## Line Graphs: Performance Comparison of rStar-Qwen2.5-Math-7B and Qwen2.5-Math-7B-Instruct Across Math Benchmarks
### Overview
The image contains four line graphs comparing the performance of two AI models (rStar-Qwen2.5-Math-7B and Qwen2.5-Math-7B-Instruct) across four math benchmarks: AIME, MATH, Olympiad Bench, and College Math. Each graph plots performance (y-axis, %) against the number of sampled solutions (x-axis: 2, 4, 8, 16, 32, 64). The green line represents rStar-Qwen2.5-Math-7B, and the purple line represents Qwen2.5-Math-7B-Instruct.
### Components/Axes
- **X-axis**: "#Sampled solutions" (logarithmic scale: 2, 4, 8, 16, 32, 64)
- **Y-axis**: Performance (%) (ranges vary by benchmark: AIME/MATH up to 95%, Olympiad Bench up to 80%, College Math up to 65%)
- **Legends**:
- Green circle: rStar-Qwen2.5-Math-7B
- Purple circle: Qwen2.5-Math-7B-Instruct
- **Graph Titles**:
- Top-left: AIME
- Top-right: MATH
- Bottom-left: Olympiad Bench
- Bottom-right: College Math
### Detailed Analysis
#### AIME
- **rStar**: Starts at ~15% (2 samples), rises sharply to ~95% (64 samples).
- **Qwen**: Starts at ~20% (2 samples), plateaus at ~40% (64 samples).
- **Trend**: rStar outperforms Qwen by ~55 percentage points at 64 samples.
#### MATH
- **rStar**: Begins at ~15% (2 samples), climbs to ~95% (64 samples).
- **Qwen**: Starts at ~35% (2 samples), reaches ~90% (64 samples).

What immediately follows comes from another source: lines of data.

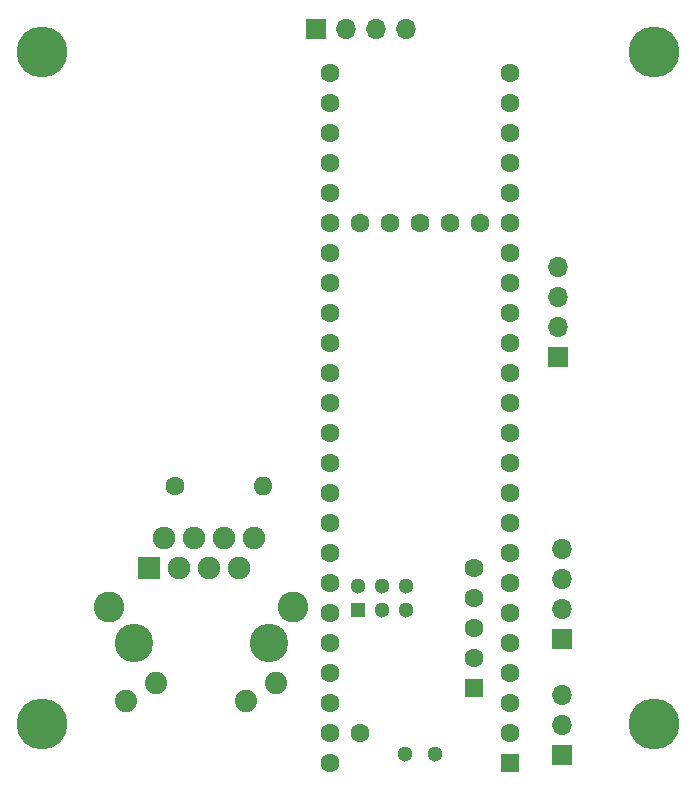
<source format=gbr>
%TF.GenerationSoftware,KiCad,Pcbnew,8.0.4*%
%TF.CreationDate,2024-07-28T19:43:17+02:00*%
%TF.ProjectId,Teensy_Custom_Board,5465656e-7379-45f4-9375-73746f6d5f42,1.0*%
%TF.SameCoordinates,Original*%
%TF.FileFunction,Soldermask,Top*%
%TF.FilePolarity,Negative*%
%FSLAX46Y46*%
G04 Gerber Fmt 4.6, Leading zero omitted, Abs format (unit mm)*
G04 Created by KiCad (PCBNEW 8.0.4) date 2024-07-28 19:43:17*
%MOMM*%
%LPD*%
G01*
G04 APERTURE LIST*
%ADD10C,4.300000*%
%ADD11C,1.600000*%
%ADD12O,1.600000X1.600000*%
%ADD13R,1.700000X1.700000*%
%ADD14O,1.700000X1.700000*%
%ADD15C,1.300000*%
%ADD16R,1.300000X1.300000*%
%ADD17R,1.600000X1.600000*%
%ADD18C,3.250000*%
%ADD19C,1.890000*%
%ADD20R,1.900000X1.900000*%
%ADD21C,1.900000*%
%ADD22C,2.600000*%
G04 APERTURE END LIST*
D10*
%TO.C,REF\u002A\u002A*%
X171500000Y-99700000D03*
%TD*%
%TO.C,REF\u002A\u002A*%
X171500000Y-42800000D03*
%TD*%
%TO.C,REF\u002A\u002A*%
X119700000Y-42800000D03*
%TD*%
%TO.C,REF\u002A\u002A*%
X119700000Y-99700000D03*
%TD*%
D11*
%TO.C,C1*%
X130950000Y-79500000D03*
D12*
X138450000Y-79500000D03*
%TD*%
D13*
%TO.C,J5*%
X163700000Y-92520000D03*
D14*
X163700000Y-89980000D03*
X163700000Y-87440000D03*
X163700000Y-84900000D03*
%TD*%
D15*
%TO.C,U1*%
X152950000Y-102229200D03*
X150410000Y-102229200D03*
X146498400Y-87989200D03*
X148498400Y-87989200D03*
X150498400Y-87989200D03*
X150498400Y-89989200D03*
X148498400Y-89989200D03*
D16*
X146498400Y-89989200D03*
D11*
X156249200Y-86500000D03*
X156249200Y-89040000D03*
X156249200Y-91580000D03*
X156249200Y-94120000D03*
D17*
X156249200Y-96660000D03*
D11*
X146600000Y-57239200D03*
X149140000Y-57239200D03*
X151680000Y-57239200D03*
X154220000Y-57239200D03*
X156760000Y-57239200D03*
X146600000Y-100419200D03*
X144060000Y-102959200D03*
X144060000Y-100419200D03*
X144060000Y-97879200D03*
X144060000Y-95339200D03*
X144060000Y-92799200D03*
X144060000Y-90259200D03*
X144060000Y-87719200D03*
X144060000Y-85179200D03*
X144060000Y-82639200D03*
X144060000Y-80099200D03*
X144060000Y-77559200D03*
X144060000Y-75019200D03*
X144060000Y-72479200D03*
X144060000Y-69939200D03*
X144060000Y-67399200D03*
X144060000Y-64859200D03*
X144060000Y-62319200D03*
X144060000Y-59779200D03*
X144060000Y-57239200D03*
X144060000Y-54699200D03*
X144060000Y-52159200D03*
X144060000Y-49619200D03*
X144060000Y-47079200D03*
X144060000Y-44539200D03*
X159300000Y-44539200D03*
X159300000Y-47079200D03*
X159300000Y-49619200D03*
X159300000Y-52159200D03*
X159300000Y-54699200D03*
X159300000Y-57239200D03*
X159300000Y-59779200D03*
X159300000Y-62319200D03*
X159300000Y-64859200D03*
X159300000Y-67399200D03*
X159300000Y-69939200D03*
X159300000Y-72479200D03*
X159300000Y-75019200D03*
X159300000Y-77559200D03*
X159300000Y-80099200D03*
X159300000Y-82639200D03*
X159300000Y-85179200D03*
X159300000Y-87719200D03*
X159300000Y-90259200D03*
X159300000Y-92799200D03*
X159300000Y-95339200D03*
X159300000Y-97879200D03*
X159300000Y-100419200D03*
D17*
X159300000Y-102959200D03*
%TD*%
D13*
%TO.C,J3*%
X142900000Y-40800000D03*
D14*
X145440000Y-40800000D03*
X147980000Y-40800000D03*
X150520000Y-40800000D03*
%TD*%
D18*
%TO.C,J1*%
X127460000Y-92800000D03*
X138890000Y-92800000D03*
D19*
X139500000Y-96180000D03*
X136960000Y-97700000D03*
X129390000Y-96180000D03*
X126850000Y-97700000D03*
D20*
X128730000Y-86460000D03*
D21*
X130000000Y-83920000D03*
X131270000Y-86460000D03*
X132540000Y-83920000D03*
X133810000Y-86460000D03*
X135080000Y-83920000D03*
X136350000Y-86460000D03*
X137620000Y-83920000D03*
D22*
X125400000Y-89750000D03*
X140950000Y-89750000D03*
%TD*%
D13*
%TO.C,J4*%
X163700000Y-102325000D03*
D14*
X163700000Y-99785000D03*
X163700000Y-97245000D03*
%TD*%
D13*
%TO.C,J2*%
X163400000Y-68580000D03*
D14*
X163400000Y-66040000D03*
X163400000Y-63500000D03*
X163400000Y-60960000D03*
%TD*%
M02*

</source>
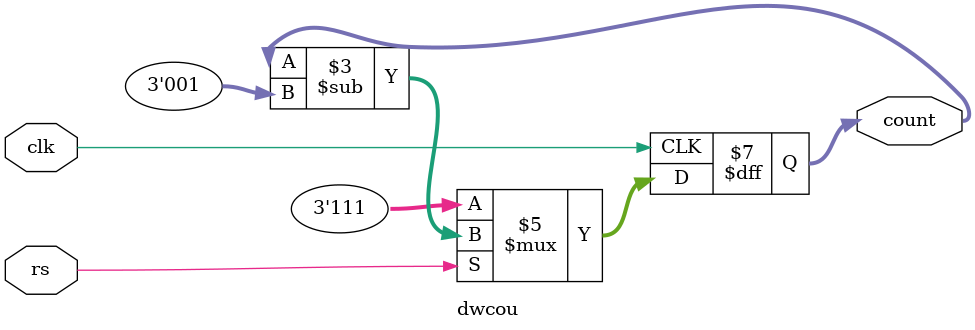
<source format=v>
module dwcou(input clk,rs,output reg [2:0] count);
always @(posedge clk)begin
if(rs==0)
count <= 3'b111;
else
count <= count - 3'b001;
end
endmodule

</source>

- **Trend**: rStar surpasses Qwen by ~5 percentage points at 64 samples.
#### Olympiad Bench
- **rStar**: Starts at ~55% (2 samples), increases to ~80% (64 samples).
- **Qwen**: Begins at ~48% (2 samples), rises to ~70% (64 samples).
- **Trend**: rStar leads by ~10 percentage points at 64 samples.
#### College Math
- **rStar**: Starts at ~55% (2 samples), grows to ~65% (64 samples).
- **Qwen**: Begins at ~48% (2 samples), reaches ~55% (64 samples).
- **Trend**: rStar maintains a ~10 percentage point advantage at 64 samples.
### Key Observations
1. **Consistent Outperformance**: rStar-Qwen2.5-Math-7B consistently outperforms Qwen2.5-Math-7B-Instruct across all benchmarks, with the largest gap in AIME (~55%) and MATH (~5%).
2. **Scaling Effect**: Performance improves for both models as sampled solutions increase, but rStar’s gains are steeper (e.g., AIME: +80% improvement vs. Qwen’s +20%).
3. **Diminishing Returns**: Qwen’s performance plateaus earlier (e.g., AIME at 40% vs. rStar’s 95% at 64 samples).
4. **Benchmark-Specific Gaps**: Olympiad Bench and College Math show smaller performance differences (~10%) compared to AIME/MATH.
### Interpretation
The data suggests that rStar-Qwen2.5-Math-7B demonstrates superior problem-solving capabilities across diverse math benchmarks, particularly in high-complexity tasks like AIME and MATH. The performance gap widens with increased sampling, indicating that rStar’s architecture or training may better leverage additional computational resources. Qwen2.5-Math-7B-Instruct shows diminishing returns at higher sampling rates, suggesting potential limitations in its solution-generation strategy. The smaller gaps in Olympiad and College Math may reflect overlapping problem domains where both models achieve higher baseline accuracy. These results highlight the importance of model architecture design in scaling mathematical reasoning tasks.